--- DOCUMENT SECTION ---

****

USA <- map(database='state', plot=FALSE, fill=TRUE)
names(USA)
## [1] "x" "y" "range" "names"
USA$names
## [1] "alabama" "arizona"
## [3] "arkansas" "california"
## [5] "colorado" "connecticut"
## [7] "delaware" "district of columbia"
## [9] "florida" "georgia"
## [11] "idaho" "illinois"
## [13] "indiana" "iowa"
## [15] "kansas" "kentucky"
## [17] "louisiana" "maine"
## [19] "maryland" "massachusetts:martha's vineyard"
## [21] "massachusetts:main" "massachusetts:nantucket"
## [23] "michigan:north" "michigan:south"
## [25] "minnesota" "mississippi"
## [27] "missouri" "montana"
## [29] "nebraska" "nevada"
## [31] "new hampshire" "new jersey"
## [33] "new mexico" "new york:manhattan"
## [35] "new york:main" "new york:staten island"
## [37] "new york:long island" "north carolina:knotts"
## [39] "north carolina:main" "north carolina:spit"
## [41] "north dakota" "ohio"
## [43] "oklahoma" "oregon"
## [45] "pennsylvania" "rhode island"
## [47] "south carolina" "south dakota"
## [49] "tennessee" "texas"
## [51] "utah" "vermont"
## [53] "virginia:chesapeake" "virginia:chincoteague"
## [55] "virginia:main" "washington:san juan island"
## [57] "washington:lopez island" "washington:orcas island"
## [59] "washington:whidbey island" "washington:main"
## [61] "west virginia" "wisconsin"
## [63] "wyoming"
USA_sf <- st_as_sf(USA)
Let’s make sure projection of USA polygon is same as fire points
USA_sf <- st_transform(USA_sf, st_crs(fire2021))
Now we overlay performs a “point in polygon” operation–meaning that it will return us a vector giving the index of which polygon in USA_sp each point in fire is. We then index that to names(USA_sp) to get the name of the state for that index.
sf_use_s2(FALSE)
## Spherical geometry (s2) switched off
fire_state <- st_intersection(fire2021, USA_sf)

****

--- GIVEN INSTRUCTION 1 ---
Output, character for character, the lines of the records from the line containing "table_cell Этанол+CO2 [151, 831, 393, 878]" up to and including the line containing "table_cell -74 [898, 444, 1124, 527]".

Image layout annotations
****

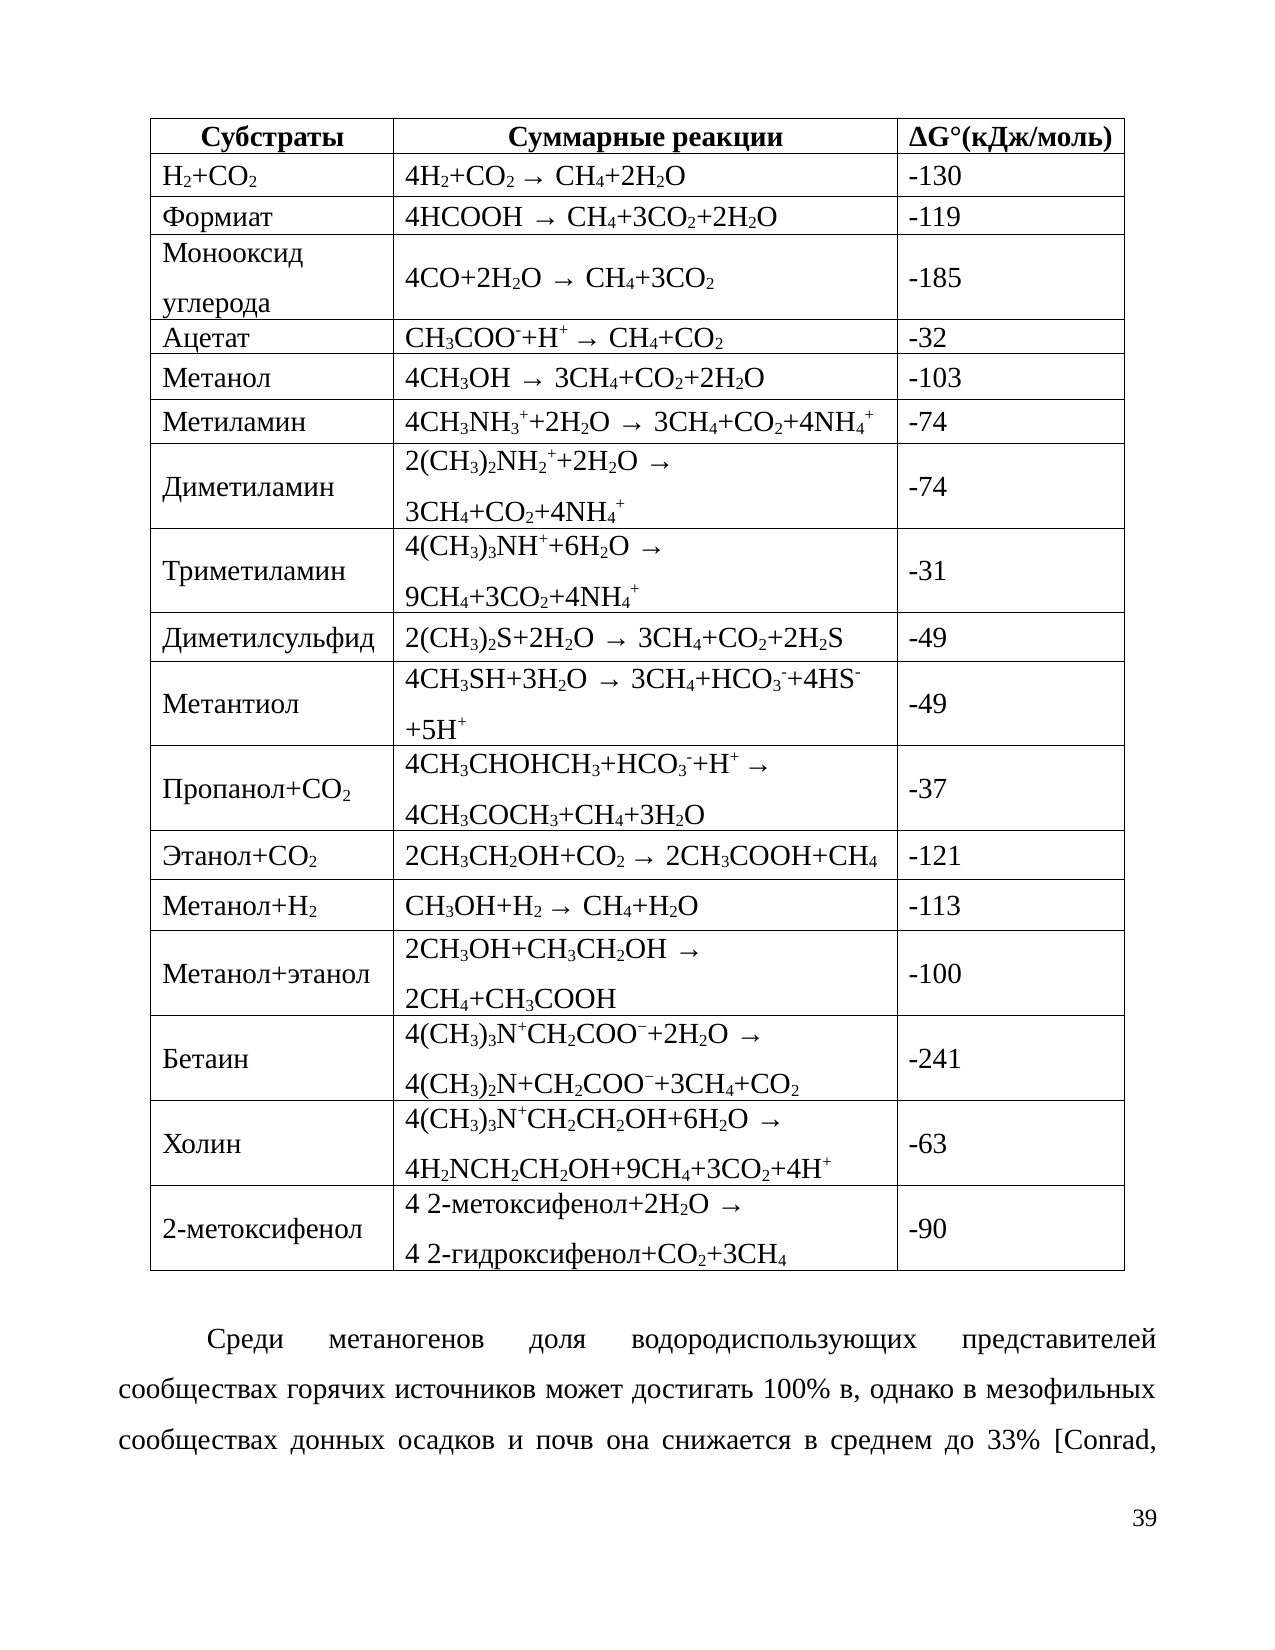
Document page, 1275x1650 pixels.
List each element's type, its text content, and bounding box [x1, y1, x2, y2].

table_cell Этанол+CO2 [151, 831, 393, 878]
table_cell Диметилсульфид [151, 613, 393, 661]
table_cell 2CH3CH2OH+CO2 → 2CH3COOH+CH4 [394, 831, 897, 878]
table_cell -130 [898, 154, 1124, 196]
table_cell Триметиламин [151, 529, 393, 612]
table_cell 4CH3NH3++2H2O → 3CH4+CO2+4NH4+ [394, 400, 897, 442]
table_cell -74 [898, 444, 1124, 527]
table_cell -241 [898, 1016, 1124, 1100]
table_cell -113 [898, 880, 1124, 930]
text Среди метаногенов доля водородиспользующих представителей сообществах горячих источников может достигать 100% в, однако в мезофильных сообществах донных осадков и почв она снижается в среднем до 33% [Conrad, [118, 1321, 1157, 1455]
table_cell -121 [898, 831, 1124, 878]
table_cell Ацетат [151, 320, 393, 353]
table_cell -32 [898, 320, 1124, 353]
table_cell 4(CH3)3N+CH2COO−+2H2O → 4(CH3)2N+CH2COO−+3CH4+CO2 [394, 1016, 897, 1100]
table_cell Холин [151, 1101, 393, 1185]
table_cell CH3COO-+H+ → CH4+CO2 [394, 320, 897, 353]
table_cell -37 [898, 746, 1124, 830]
table_cell Пропанол+CO2 [151, 746, 393, 830]
table_header Суммарные реакции [394, 119, 897, 153]
table_cell 2CH3OH+CH3CH2OH → 2CH4+CH3COOH [394, 931, 897, 1015]
table_header ΔG°(кДж/моль) [898, 119, 1124, 153]
table_cell 4CO+2H2O → CH4+3CO2 [394, 235, 897, 319]
table_cell -90 [898, 1186, 1124, 1270]
table_cell -185 [898, 235, 1124, 319]
table_cell 4H2+CO2 → CH4+2H2O [394, 154, 897, 196]
table_cell Метанол+этанол [151, 931, 393, 1015]
table_cell Бетаин [151, 1016, 393, 1100]
table_cell Диметиламин [151, 444, 393, 527]
table_cell 4CH3SH+3H2O → 3CH4+HCO3-+4HS-+5H+ [394, 662, 897, 745]
table_cell Формиат [151, 197, 393, 234]
table_cell Метиламин [151, 400, 393, 442]
table_cell -74 [898, 400, 1124, 442]
table_cell Монооксид углерода [151, 235, 393, 319]
table_cell 2(CH3)2NH2++2H2O → 3CH4+CO2+4NH4+ [394, 444, 897, 527]
table_cell -49 [898, 613, 1124, 661]
table_cell Метанол+H2 [151, 880, 393, 930]
table_cell CH3OH+H2 → CH4+H2O [394, 880, 897, 930]
table_cell Метантиол [151, 662, 393, 745]
table_cell 4 2-метоксифенол+2H2O → 4 2-гидроксифенол+CO2+3CH4 [394, 1186, 897, 1270]
table_cell 4CH3OH → 3CH4+CO2+2H2O [394, 354, 897, 399]
table_cell -100 [898, 931, 1124, 1015]
table_cell 4(CH3)3NH++6H2O → 9CH4+3CO2+4NH4+ [394, 529, 897, 612]
table_cell -31 [898, 529, 1124, 612]
table_cell 2(CH3)2S+2H2O → 3CH4+CO2+2H2S [394, 613, 897, 661]
table_cell -63 [898, 1101, 1124, 1185]
table_cell Метанол [151, 354, 393, 399]
table_cell 4HCOOH → CH4+3CO2+2H2O [394, 197, 897, 234]
table_cell 2-метоксифенол [151, 1186, 393, 1270]
table_cell H2+CO2 [151, 154, 393, 196]
table_cell -103 [898, 354, 1124, 399]
table_cell 4(CH3)3N+CH2CH2OH+6H2O → 4H2NCH2CH2OH+9CH4+3CO2+4H+ [394, 1101, 897, 1185]
table_cell -49 [898, 662, 1124, 745]
table_header Субстраты [151, 119, 393, 153]
table_cell 4CH3CHOHCH3+HCO3-+H+ → 4CH3COCH3+CH4+3H2O [394, 746, 897, 830]
table_cell -119 [898, 197, 1124, 234]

****

--- GIVEN INSTRUCTION 2 ---
Return the passage of the excerpt on mapping fire points to U.S. states from "Now we overlay" up to and including "for that index.", copied verbatim.

--- ANSWER 1 ---
table_cell Этанол+CO2 [151, 831, 393, 878]
table_cell Диметилсульфид [151, 613, 393, 661]
table_cell 2CH3CH2OH+CO2 → 2CH3COOH+CH4 [394, 831, 897, 878]
table_cell -130 [898, 154, 1124, 196]
table_cell Триметиламин [151, 529, 393, 612]
table_cell 4CH3NH3++2H2O → 3CH4+CO2+4NH4+ [394, 400, 897, 442]
table_cell -74 [898, 444, 1124, 527]

--- ANSWER 2 ---
Now we overlay performs a “point in polygon” operation–meaning that it will return us a vector giving the index of which polygon in USA_sp each point in fire is. We then index that to names(USA_sp) to get the name of the state for that index.